# Order-4 hexagonal tiling

Order-4 hexagonal tiling
Rank3
TypeRegular
SpaceHyperbolic
Notation
Bowers style acronymShexat
Coxeter diagramx6o4o ()
Schläfli symbol{6,4}
Elements
Faces2N hexagons
Edges6N
Vertices3N
Vertex figureSquare, edge length 3
Measures (edge length 1)
Circumradius${\displaystyle {\frac {i{\sqrt {2}}}{2}}\approx 0.70711i}$
Related polytopes
ArmyShexat
RegimentShexat
DualOrder-6 square tiling
Abstract & topological properties
SurfaceSphere
OrientableYes
Genus0
Properties
Symmetry[6,4]
ConvexYes

The order-4 hexagonal tiling is a regular tiling of the hyperbolic plane. 4 hexagons join at each vertex.

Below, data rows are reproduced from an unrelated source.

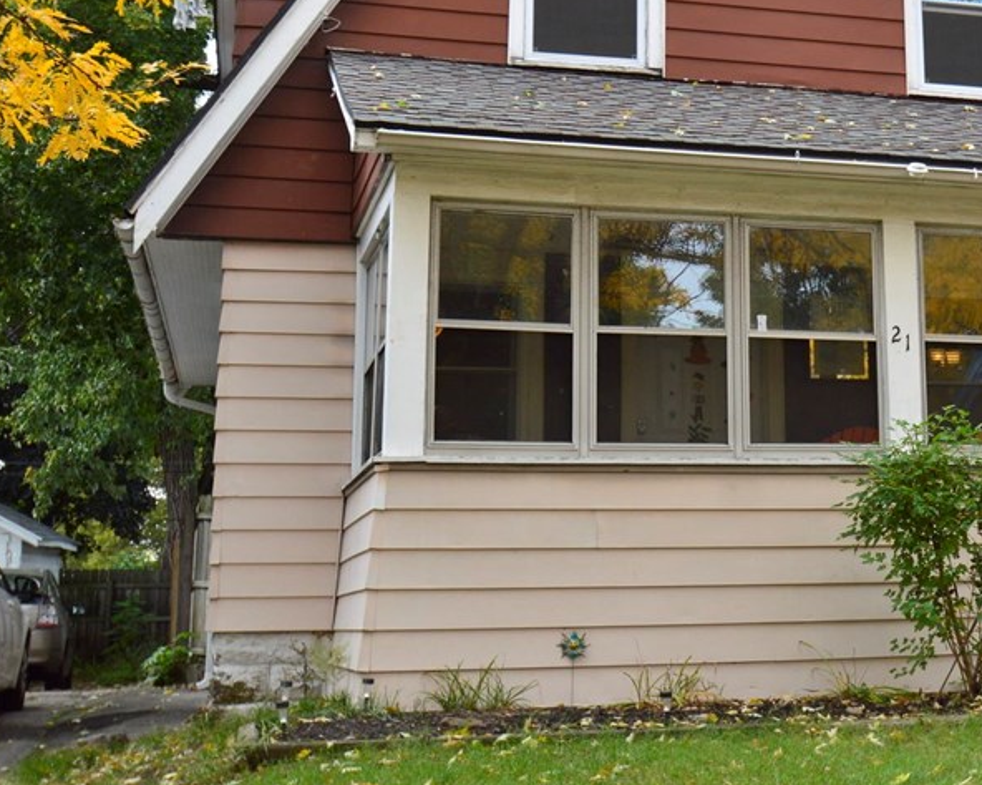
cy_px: 191
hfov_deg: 29.4
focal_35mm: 62
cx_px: 855
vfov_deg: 24.3
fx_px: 1801
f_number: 10
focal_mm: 24
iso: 400
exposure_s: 1/250
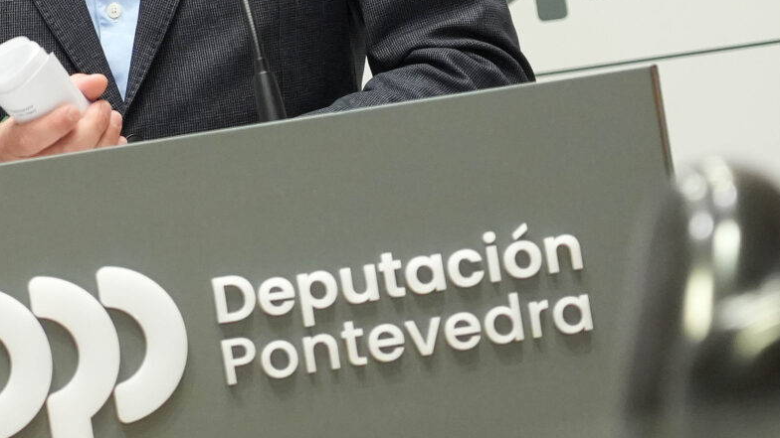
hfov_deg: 6.0
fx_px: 7425
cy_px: -8
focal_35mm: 359
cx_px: 79
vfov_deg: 3.4
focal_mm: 105
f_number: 4
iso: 4000
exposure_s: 1/320
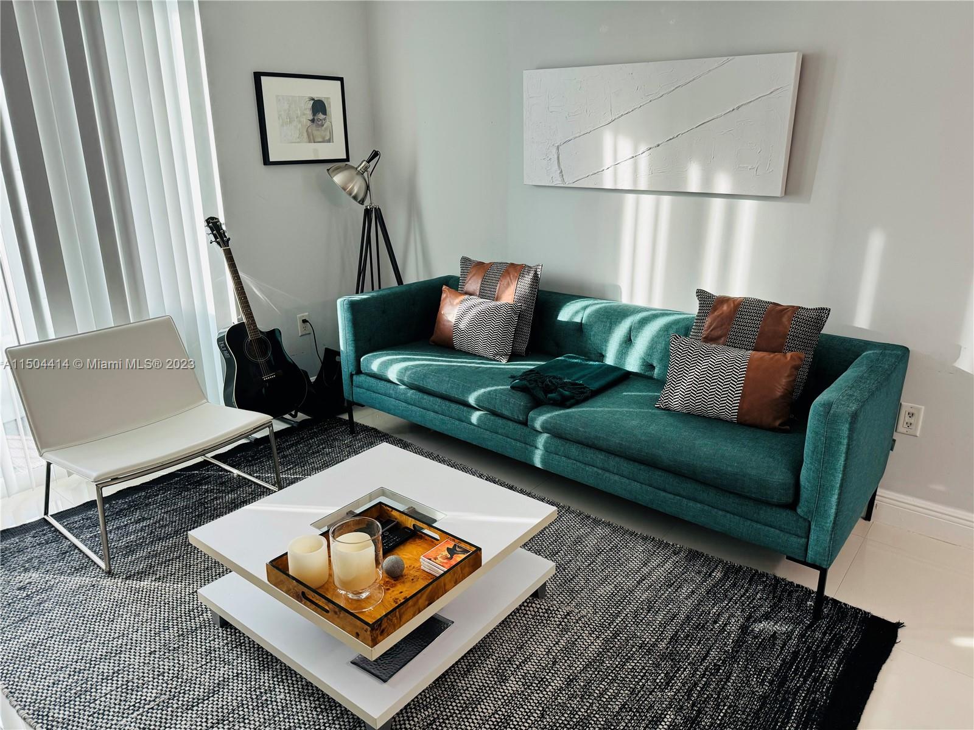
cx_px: 487
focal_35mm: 24
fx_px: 675
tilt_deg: -19.4
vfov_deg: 56.8
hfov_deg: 71.6
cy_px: 365
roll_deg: +0.6
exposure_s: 1/60
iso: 100
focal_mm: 6.86
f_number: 1.78
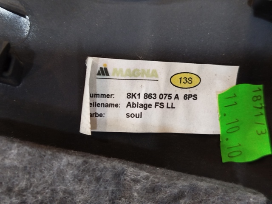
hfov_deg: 39.7
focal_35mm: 48
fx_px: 377
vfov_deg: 30.3
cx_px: 136
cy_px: 102
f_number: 1.7
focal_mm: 5.31
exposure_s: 1/33
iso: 640
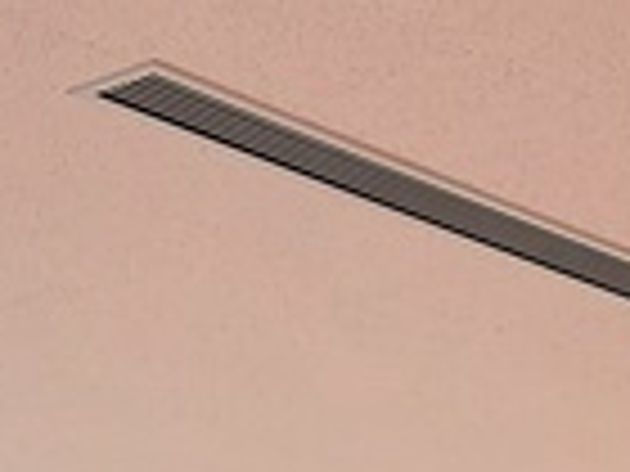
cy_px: 1322
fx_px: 3385
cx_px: 58
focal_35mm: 186
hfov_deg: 10.6
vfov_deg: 7.2
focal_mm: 5.4
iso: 64
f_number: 1.8
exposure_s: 1/120
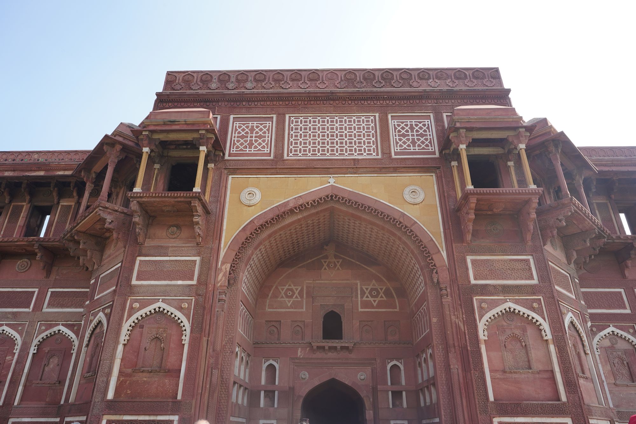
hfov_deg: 73.7
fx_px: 424
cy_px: 212
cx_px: 318
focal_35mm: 24
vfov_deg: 53.1
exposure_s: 1/100
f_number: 14
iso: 250
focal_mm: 24
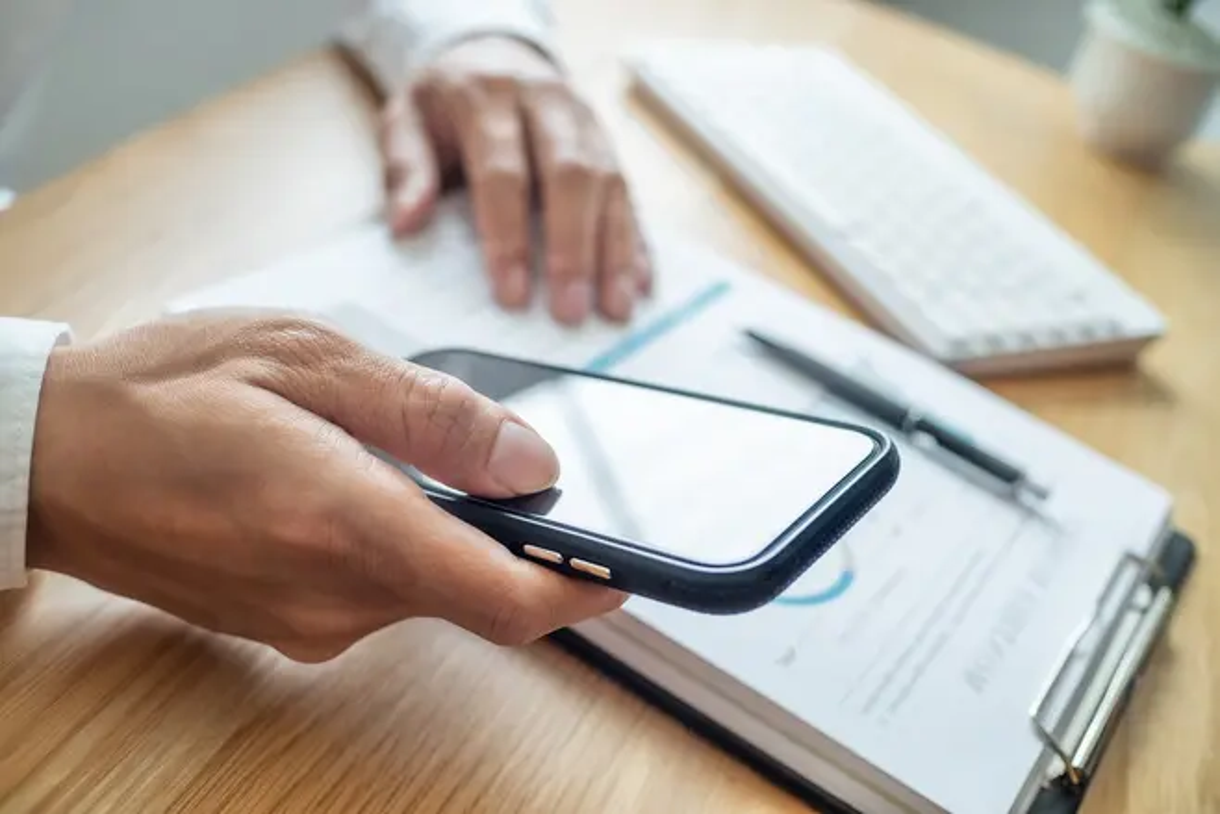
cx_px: 610
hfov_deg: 53.1
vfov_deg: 36.9
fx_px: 1220
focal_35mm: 36
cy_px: 407
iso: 200
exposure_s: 1/160
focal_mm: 24
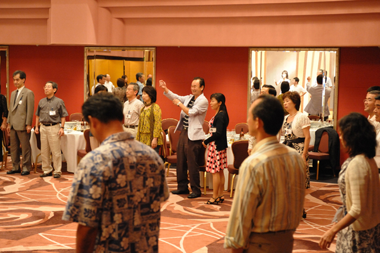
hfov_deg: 28.9
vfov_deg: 19.4
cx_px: 190
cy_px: 126
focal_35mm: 70
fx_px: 738
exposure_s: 1/60
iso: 6400
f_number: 4
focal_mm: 70
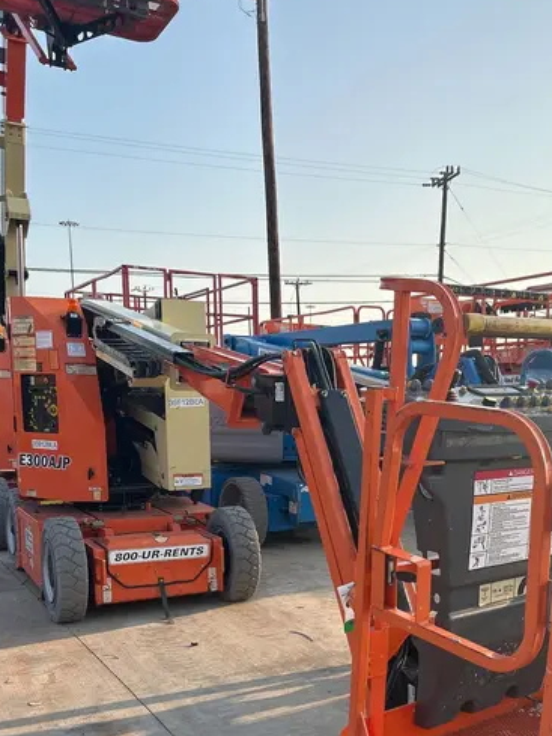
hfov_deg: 36.4
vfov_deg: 46.7
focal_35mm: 39
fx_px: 829
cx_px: 379
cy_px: 517
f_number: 1.5
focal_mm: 5.7
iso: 50
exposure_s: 1/2571
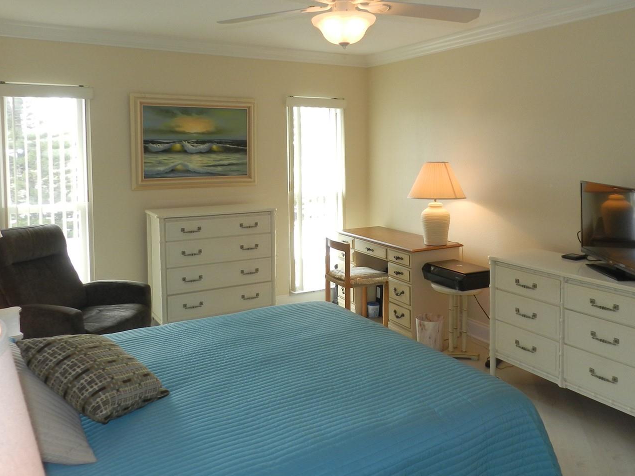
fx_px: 532
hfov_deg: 61.6
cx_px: 335
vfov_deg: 47.8
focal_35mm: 29
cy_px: 180
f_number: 3.4
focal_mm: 4
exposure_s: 1/50
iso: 160
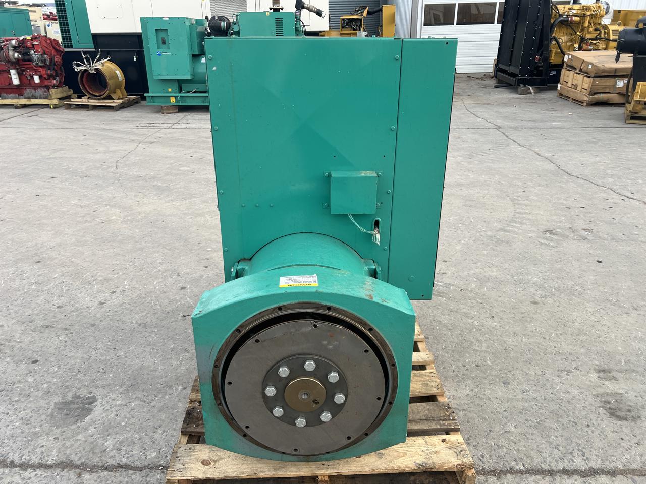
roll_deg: +1.8
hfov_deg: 67.3
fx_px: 485
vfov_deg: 53.1
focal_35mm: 26
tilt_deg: -26.6
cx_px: 323
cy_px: 242
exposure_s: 1/221
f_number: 1.5
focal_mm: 5.7
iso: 40
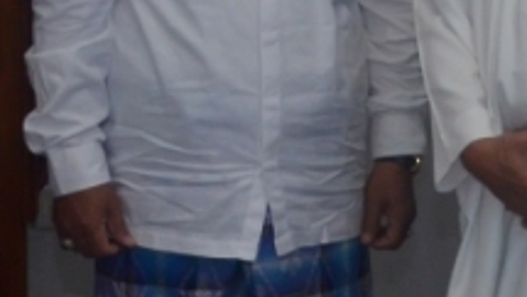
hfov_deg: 11.6
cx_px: 745
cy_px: 5
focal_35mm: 179
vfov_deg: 6.8
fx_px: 2502
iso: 1000
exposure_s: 1/80
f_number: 3.8
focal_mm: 24
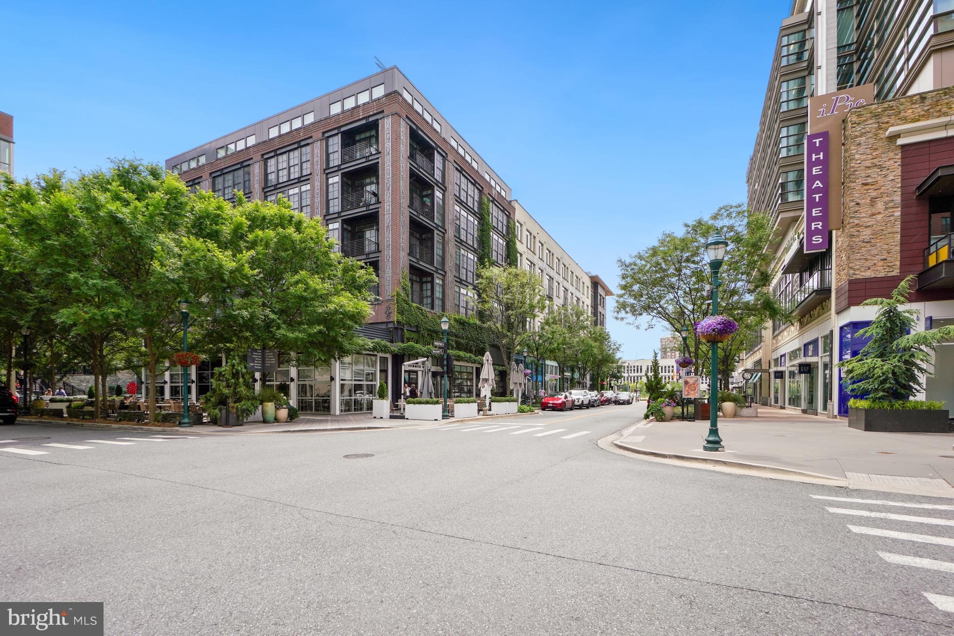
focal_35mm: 15
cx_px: 477
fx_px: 398
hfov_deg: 100.4
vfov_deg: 77.3
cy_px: 318
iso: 100
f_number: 8
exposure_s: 1/200
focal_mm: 10
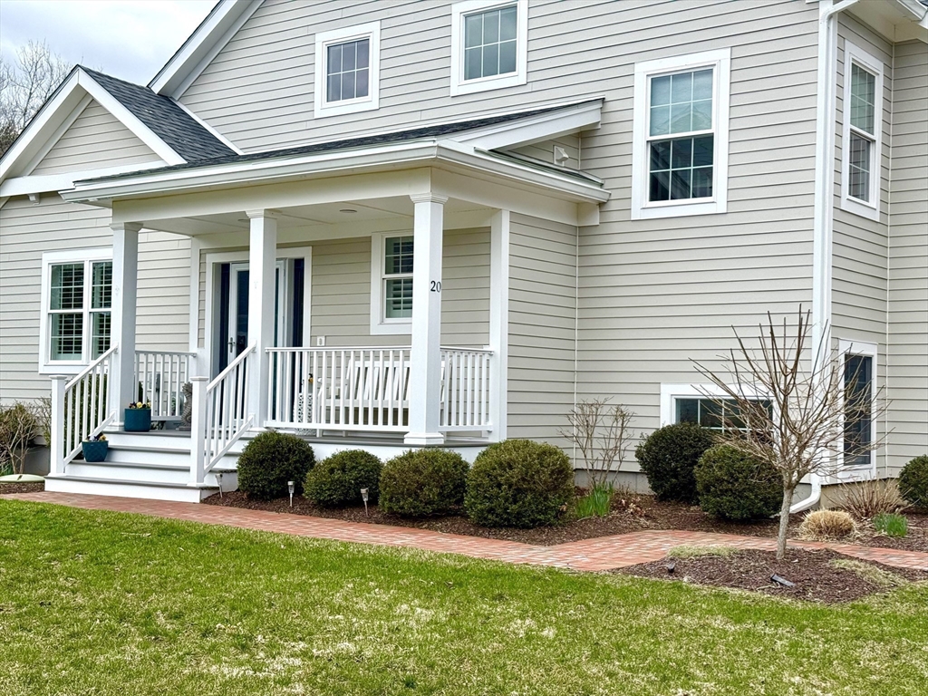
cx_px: 464
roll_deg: -1.2
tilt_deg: +1.6
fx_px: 1287
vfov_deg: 30.3
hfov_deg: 39.7
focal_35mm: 48
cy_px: 348
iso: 64
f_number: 1.78
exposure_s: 1/2208
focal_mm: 6.76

As with other regular polyhedra with Schläfli symbols of the form {p,4}, it can also be constructed as the rectification of {p,p}, in this case the order-6 hexagonal tiling.

## Representations

The order-4 hexagonal tiling has the following Coxeter diagrams:

• x6o4o () (full symmetry)
• o6x6o () (as rectified order-6 hexagonal tiling)
• o6x3x6*a () (hexagons of 3 types, trapezivert)